Asbestos continues to wash up on Terrigal Beach

Asbestos found at Terrigal Beach in recent weeks

Fragments of asbestos washing up on local shores continues to be a problem for Central Coast Council, which has urged members of the public to exercise caution if they notice any pieces of the mineral fibre.

Council Unit Manager Environmental Management, Luke Sulkowski, said volumes of the material found on our beaches had decreased significantly in the past two years.

Sulkowski was responding to concerns raised by environmentalist Joy Cooper, who said she had spotted a number of broken pieces of asbestos in recent weeks while walking along both The Haven and Terrigal Beach to the lagoon entry.

“Is the Council still undertaking asbestos collection?” she said.

“I note the signs are no longer there, and there is no place to dispose of the pieces, so I (advised Council as) recommended (and) have not touched them.”

Sulkowski said Council continues to make manual inspections of the beach twice a week.

“We … identify and remove potential fragments that wash up on the foreshores between Wamberal and Terrigal,” he said.

“The amount of material collected at these locations continues to be recorded by Council staff, with the amount of material currently being collected being much less than the volumes that were experienced in mid-2018.
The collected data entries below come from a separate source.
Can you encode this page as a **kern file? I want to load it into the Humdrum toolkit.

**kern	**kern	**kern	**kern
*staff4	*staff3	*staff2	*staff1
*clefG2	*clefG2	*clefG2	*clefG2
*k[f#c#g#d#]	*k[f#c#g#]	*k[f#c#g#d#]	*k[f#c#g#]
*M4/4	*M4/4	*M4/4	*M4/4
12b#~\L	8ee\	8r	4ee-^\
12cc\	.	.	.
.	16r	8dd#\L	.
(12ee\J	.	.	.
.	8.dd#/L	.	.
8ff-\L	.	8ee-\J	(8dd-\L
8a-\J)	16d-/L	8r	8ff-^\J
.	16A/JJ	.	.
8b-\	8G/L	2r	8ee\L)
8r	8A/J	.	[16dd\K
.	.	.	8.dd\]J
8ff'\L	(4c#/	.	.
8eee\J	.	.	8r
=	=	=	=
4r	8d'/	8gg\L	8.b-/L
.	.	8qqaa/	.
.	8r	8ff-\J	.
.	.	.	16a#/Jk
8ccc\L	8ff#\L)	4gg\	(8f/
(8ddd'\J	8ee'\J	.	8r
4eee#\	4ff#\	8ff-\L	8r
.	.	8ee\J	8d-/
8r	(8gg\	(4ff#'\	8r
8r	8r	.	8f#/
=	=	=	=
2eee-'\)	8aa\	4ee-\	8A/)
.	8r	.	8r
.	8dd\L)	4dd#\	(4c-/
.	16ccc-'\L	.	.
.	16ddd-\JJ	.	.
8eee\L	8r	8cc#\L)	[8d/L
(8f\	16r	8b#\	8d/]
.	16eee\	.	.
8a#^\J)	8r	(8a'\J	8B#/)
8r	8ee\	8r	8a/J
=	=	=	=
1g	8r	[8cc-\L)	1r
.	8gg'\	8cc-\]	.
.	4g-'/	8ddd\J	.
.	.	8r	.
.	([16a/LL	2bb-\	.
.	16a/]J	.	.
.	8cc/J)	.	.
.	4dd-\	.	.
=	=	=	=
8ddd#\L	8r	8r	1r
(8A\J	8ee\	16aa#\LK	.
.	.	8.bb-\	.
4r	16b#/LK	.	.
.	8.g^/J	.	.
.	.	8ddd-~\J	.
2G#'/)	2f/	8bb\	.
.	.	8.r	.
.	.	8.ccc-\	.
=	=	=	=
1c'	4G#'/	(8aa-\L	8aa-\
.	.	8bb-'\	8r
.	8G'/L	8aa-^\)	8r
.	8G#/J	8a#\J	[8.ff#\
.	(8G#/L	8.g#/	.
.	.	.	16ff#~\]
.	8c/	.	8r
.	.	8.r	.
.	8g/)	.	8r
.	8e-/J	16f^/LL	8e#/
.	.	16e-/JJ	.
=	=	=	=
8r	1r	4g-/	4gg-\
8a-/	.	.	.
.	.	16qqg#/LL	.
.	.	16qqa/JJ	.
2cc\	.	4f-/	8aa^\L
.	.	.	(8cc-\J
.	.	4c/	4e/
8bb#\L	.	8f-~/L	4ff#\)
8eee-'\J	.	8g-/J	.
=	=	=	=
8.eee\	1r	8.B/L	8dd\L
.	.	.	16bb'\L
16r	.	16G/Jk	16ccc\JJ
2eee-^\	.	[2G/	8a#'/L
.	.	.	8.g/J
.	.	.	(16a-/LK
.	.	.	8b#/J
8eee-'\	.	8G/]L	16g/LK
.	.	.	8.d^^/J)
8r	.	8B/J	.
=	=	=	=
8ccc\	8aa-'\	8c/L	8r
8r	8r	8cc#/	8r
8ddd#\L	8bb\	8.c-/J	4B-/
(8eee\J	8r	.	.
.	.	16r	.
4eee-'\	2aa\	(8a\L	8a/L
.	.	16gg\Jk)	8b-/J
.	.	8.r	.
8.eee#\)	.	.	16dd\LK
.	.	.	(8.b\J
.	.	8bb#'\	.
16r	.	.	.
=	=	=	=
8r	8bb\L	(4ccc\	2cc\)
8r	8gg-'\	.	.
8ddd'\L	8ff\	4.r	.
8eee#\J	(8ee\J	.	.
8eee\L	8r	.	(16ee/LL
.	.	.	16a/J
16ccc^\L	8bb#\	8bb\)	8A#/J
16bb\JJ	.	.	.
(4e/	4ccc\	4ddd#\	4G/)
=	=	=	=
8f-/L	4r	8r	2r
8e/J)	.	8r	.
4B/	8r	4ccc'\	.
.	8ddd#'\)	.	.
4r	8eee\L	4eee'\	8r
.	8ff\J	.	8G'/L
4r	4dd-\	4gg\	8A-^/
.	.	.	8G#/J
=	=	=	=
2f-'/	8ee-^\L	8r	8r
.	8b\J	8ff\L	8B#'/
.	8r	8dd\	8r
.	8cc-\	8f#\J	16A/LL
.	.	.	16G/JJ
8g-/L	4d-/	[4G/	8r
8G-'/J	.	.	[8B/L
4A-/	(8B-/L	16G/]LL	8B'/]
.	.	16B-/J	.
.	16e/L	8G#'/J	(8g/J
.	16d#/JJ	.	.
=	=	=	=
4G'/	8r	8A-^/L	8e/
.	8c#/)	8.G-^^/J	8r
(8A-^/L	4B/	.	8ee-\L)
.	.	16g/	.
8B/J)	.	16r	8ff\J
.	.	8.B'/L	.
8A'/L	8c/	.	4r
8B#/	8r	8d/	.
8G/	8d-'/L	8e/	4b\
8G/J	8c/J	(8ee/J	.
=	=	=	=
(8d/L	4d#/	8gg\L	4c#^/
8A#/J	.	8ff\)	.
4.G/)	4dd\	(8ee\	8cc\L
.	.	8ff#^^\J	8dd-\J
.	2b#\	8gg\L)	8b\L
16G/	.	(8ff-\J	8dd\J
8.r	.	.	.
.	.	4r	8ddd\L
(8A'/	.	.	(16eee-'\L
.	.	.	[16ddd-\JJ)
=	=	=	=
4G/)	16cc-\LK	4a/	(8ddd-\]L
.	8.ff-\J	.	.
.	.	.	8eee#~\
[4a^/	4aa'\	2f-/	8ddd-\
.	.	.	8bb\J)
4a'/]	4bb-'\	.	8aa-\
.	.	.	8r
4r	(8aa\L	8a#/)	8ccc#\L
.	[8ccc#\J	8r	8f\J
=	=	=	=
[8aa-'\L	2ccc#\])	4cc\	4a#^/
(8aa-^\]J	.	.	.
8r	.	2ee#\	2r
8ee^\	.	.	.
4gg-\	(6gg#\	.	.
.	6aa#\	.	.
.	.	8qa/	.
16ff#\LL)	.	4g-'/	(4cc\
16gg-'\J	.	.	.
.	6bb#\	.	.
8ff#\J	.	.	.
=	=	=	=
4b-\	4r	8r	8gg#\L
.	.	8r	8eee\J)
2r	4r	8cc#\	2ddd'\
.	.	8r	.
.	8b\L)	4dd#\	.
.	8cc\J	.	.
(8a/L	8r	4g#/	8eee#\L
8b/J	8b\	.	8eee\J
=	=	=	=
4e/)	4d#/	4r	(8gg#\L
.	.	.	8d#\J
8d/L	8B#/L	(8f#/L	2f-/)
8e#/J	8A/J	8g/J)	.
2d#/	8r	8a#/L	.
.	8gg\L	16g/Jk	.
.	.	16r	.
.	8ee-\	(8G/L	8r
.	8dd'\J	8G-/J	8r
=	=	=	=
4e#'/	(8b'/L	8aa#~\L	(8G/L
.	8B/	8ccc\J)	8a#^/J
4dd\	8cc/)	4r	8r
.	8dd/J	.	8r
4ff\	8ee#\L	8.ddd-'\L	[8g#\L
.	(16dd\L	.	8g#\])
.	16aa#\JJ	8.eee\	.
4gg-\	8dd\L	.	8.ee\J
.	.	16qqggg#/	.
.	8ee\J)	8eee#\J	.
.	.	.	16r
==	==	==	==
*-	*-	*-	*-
“Despite the less significant impacts being experienced at present, (residents) are advised to please exercise caution at all times and report unknown material to Council or the Environment Protection Authority on 131 555 so it can be removed.

“If you know this material has been dumped, please report this as there are heavy penalties for those who are caught dumping asbestos-containing material.

“The community can be assured that managing this known issue is a key priority of Council and we will continue to be vigilant and will take all necessary precautions and actions in the interests of community safety.

“Previous testing for airborne asbestos particles at this location undertaken by a specialist consultant, when larger quantities of material were presenting on the beach, did not identify the presence of any airborne asbestos fibres.

“The risk to the public is considered low.

“It is unfortunate that Council and the community are being left to manage the ongoing issues of this material being washed up or dumped in our environment.”